- _WORK TASK_:
Without the pictures, output all of the data exactly.

- _PROVIDED MATERIAL_:
Start of Block

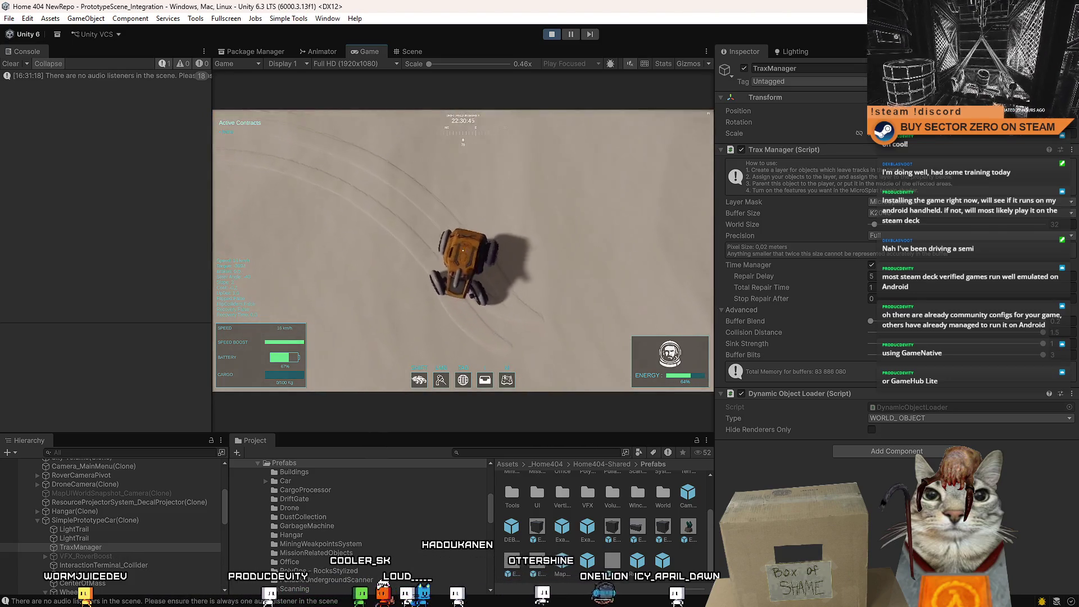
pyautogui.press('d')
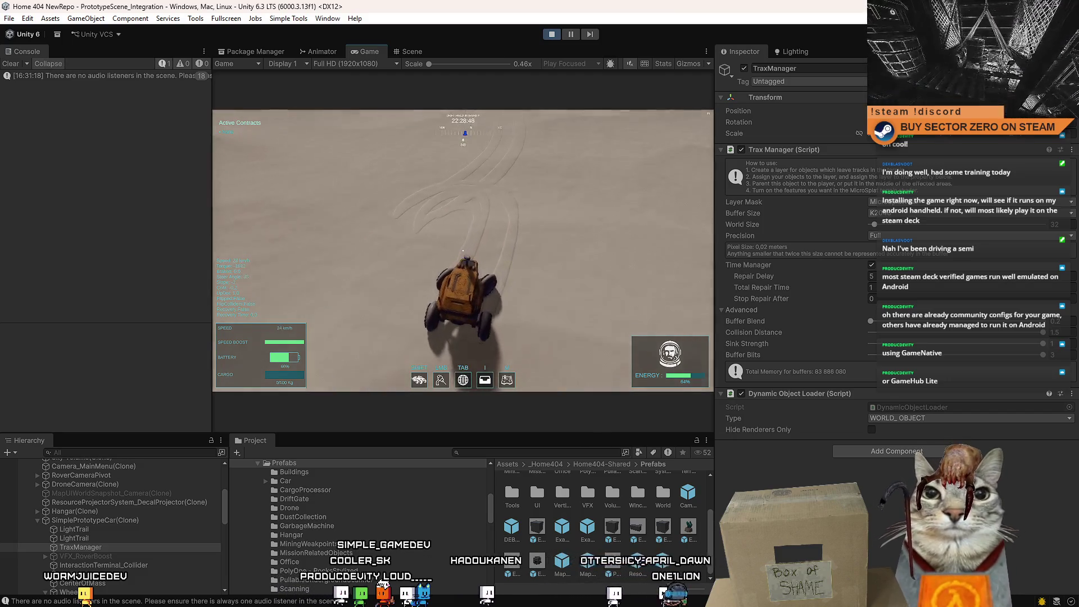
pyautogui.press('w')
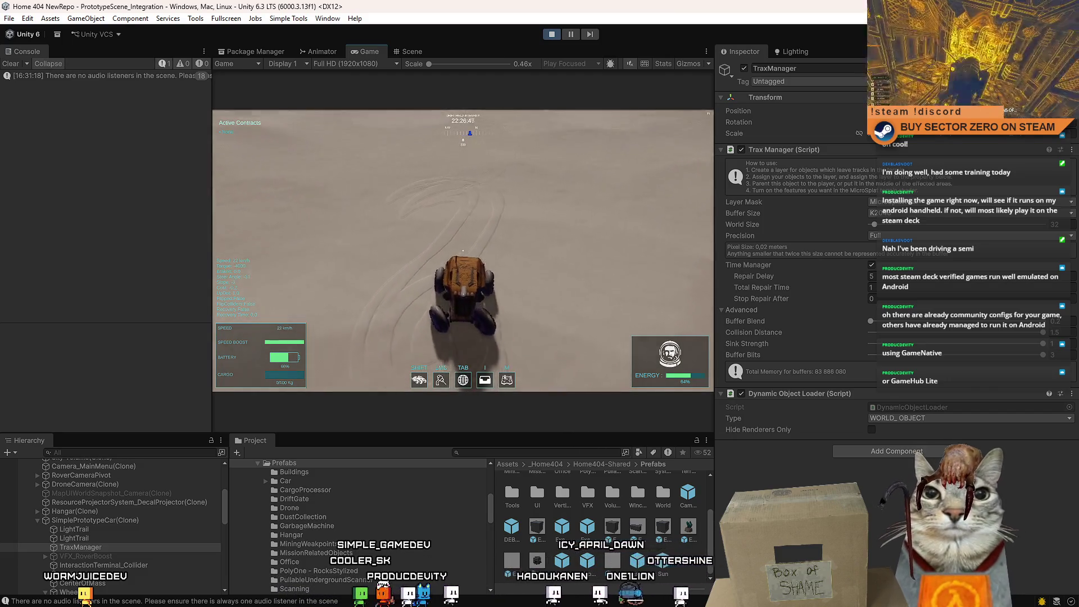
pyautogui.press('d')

End of Block

- _EXERCISE RESPONSE_:
pyautogui.press('d')
pyautogui.press('w')
pyautogui.press('d')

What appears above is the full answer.